The following claims all seem endorsable to me: (1) There are moral facts; (2) on any reasonable criterion of the brutely natural, moral facts will not count as brutely natural; (3) moral facts do not substantively contribute to the best explanation of any brutely natural facts or any other natural facts. From these points, I conclude, via the view of the natural that I have outlined in this post, that moral facts exist but are not natural facts, which is the core commitment of the version of moral non-naturalism that I want to be associated with.

This form of moral non-naturalism is attractive to me, but I also see it as problematic, because it engenders certain kinds of justifiable suspicions and worries about moral reality.

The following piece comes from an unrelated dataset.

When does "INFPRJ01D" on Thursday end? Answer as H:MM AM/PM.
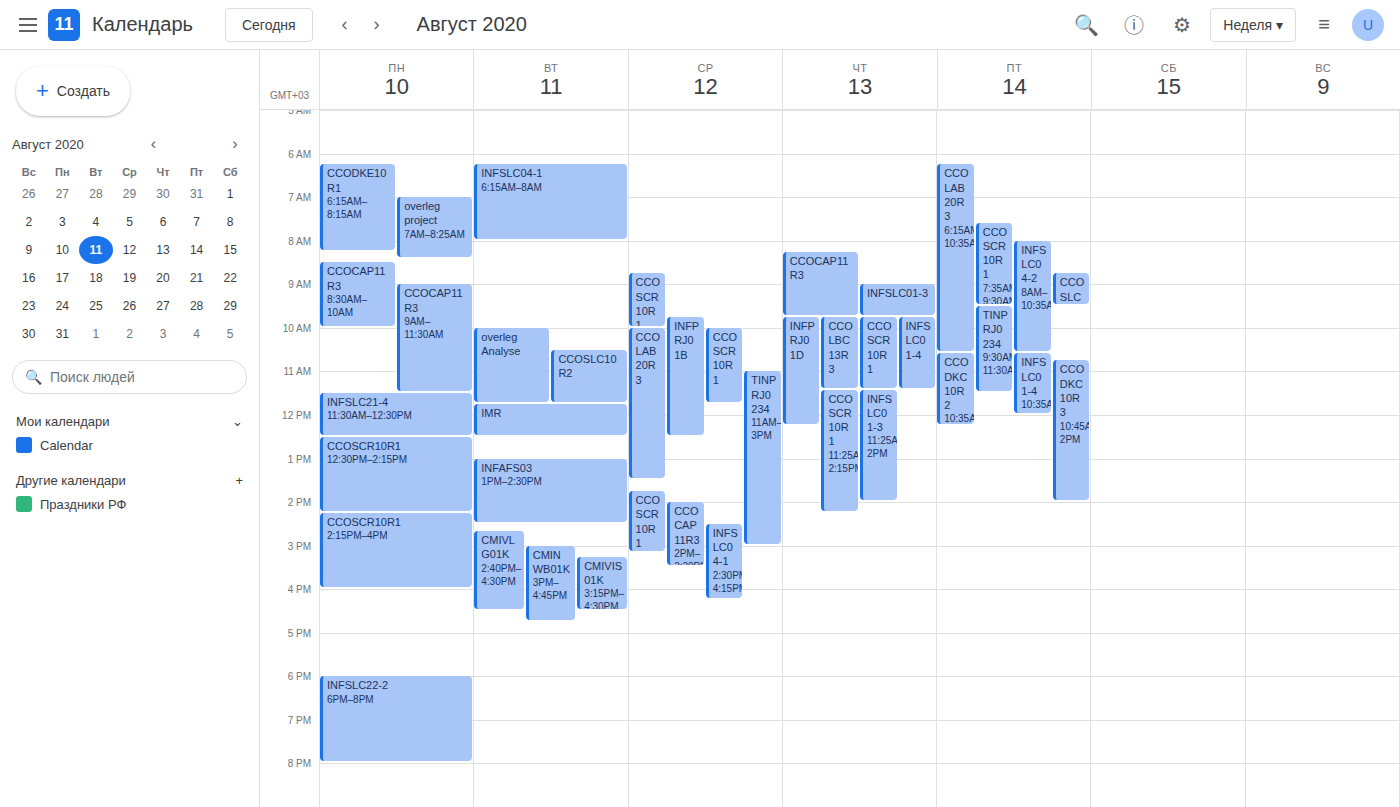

Many philosophers in the broad tradition of moral non-naturalism have tried to find "partners in crime" or "companions in innocence" for non-natural moral facts. They have observed, for example, that mathematical facts seem to be causally impotent in a way that resembles the causal impotence of moral facts. The wrongness of torture has never collided with a billiard ball, but 2+2=4 has never collided with a billiard ball, either. So if moral facts' causal impotence is supposed to make their inclusion in our ontology problematic, then inclusion of mathematical facts in our ontology should be equally problematic—or so goes a common line of reasoning.

But that line of reasoning fails to home in on what's most worrying about morality, I think. The reason why morality as it is understood from a non-naturalist perspective is particularly problematic has little to do with the causal impotence of moral facts, and much to do with the fact that moral facts do not explain anything in the natural world.

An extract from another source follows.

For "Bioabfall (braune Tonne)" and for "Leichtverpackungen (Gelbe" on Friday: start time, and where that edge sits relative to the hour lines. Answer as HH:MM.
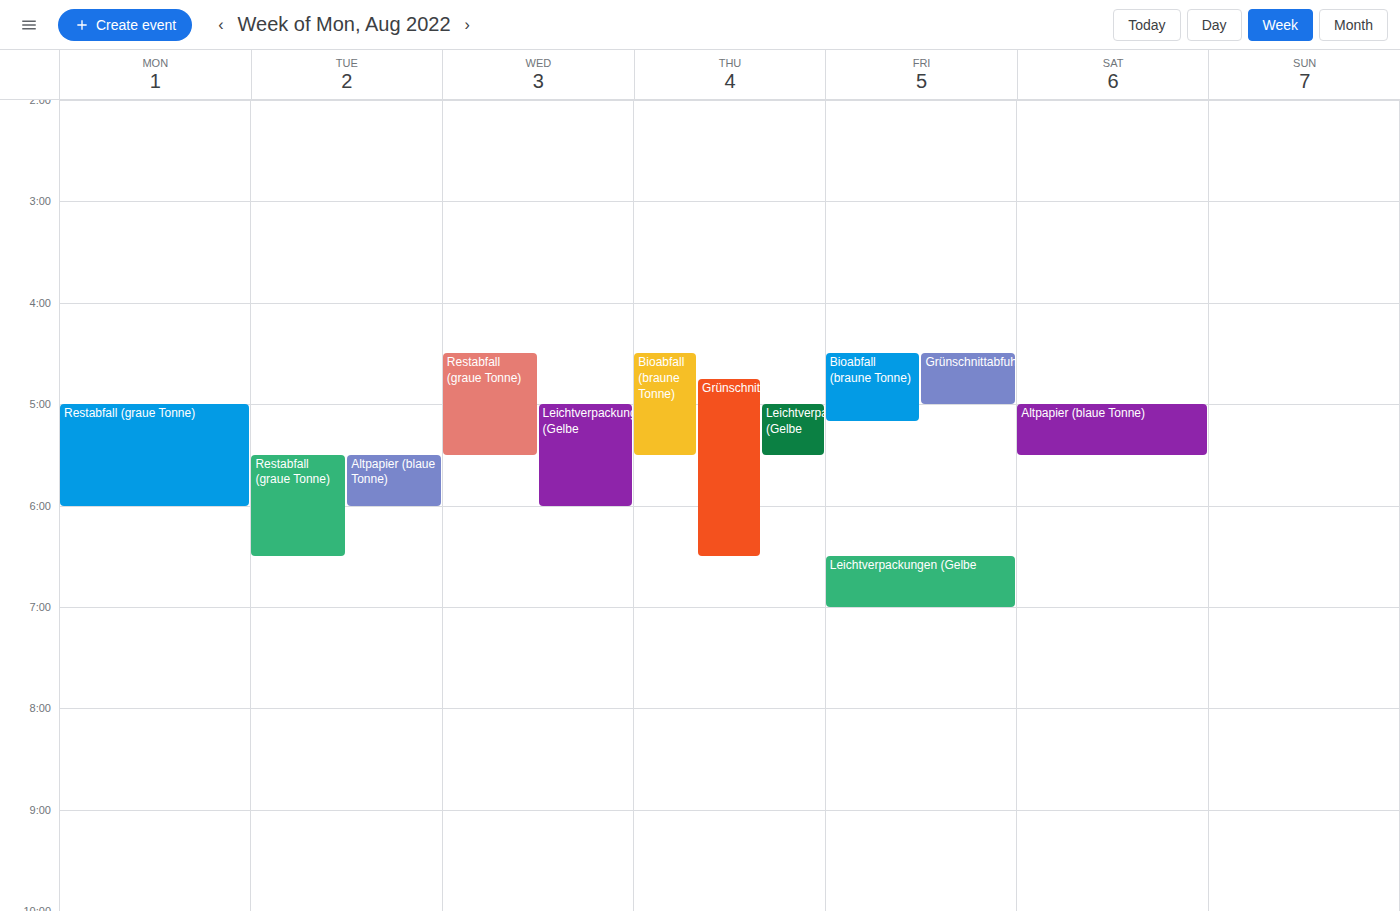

It is on that point that moral facts differ from mathematical facts. Whether or not mathematical reality is in any way causal, mathematical facts substantively contribute to the best explanations of natural facts. For example, mathematical facts are crucial in explanations of why our planet is round; why birds in flight rarely collide; why arched bridges stay upright, etc. Mathematical facts are, in this specific way, natural facts, according to the view of the natural that I'm laying out here.

Moral facts, by contrast, do not do any such explanatory work (I claim). I believe that there are no explanations of natural facts that can be improved by inclusion of moral facts, i.e., moral facts do not substantively contribute to any such explanations. That's why natural scientists need training in mathematics but not in ethics, etc.

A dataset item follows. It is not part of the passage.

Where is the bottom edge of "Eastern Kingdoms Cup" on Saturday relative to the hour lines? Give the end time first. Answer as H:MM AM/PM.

In general, I think, the following will be a mostly good rule:

Knowers as natural scientists: S knows that p only if either (a) the fact that p is brutely natural, or (b) the fact that p substantively contributes to the best explanation of a natural fact, or (c) there is some natural fact that entails p.

I think that, if we are moral non-naturalists, and if we don't want to be moral skeptics, then we have to say that the above rule has at least one exception, namely an exception for moral knowledge.

Making that exception is a cost. The above rule seems good and it is a shame to have to break it. Additionally, it will be necessary to find a way to make an exception to the above rule without opening the floodgates, i.e., without giving license to everyone who wants to claim to have unscientific knowledge (angels, astrology, what have you) and this may be hard work. These are reasons why moral non-naturalism should be regarded as particularly problematic.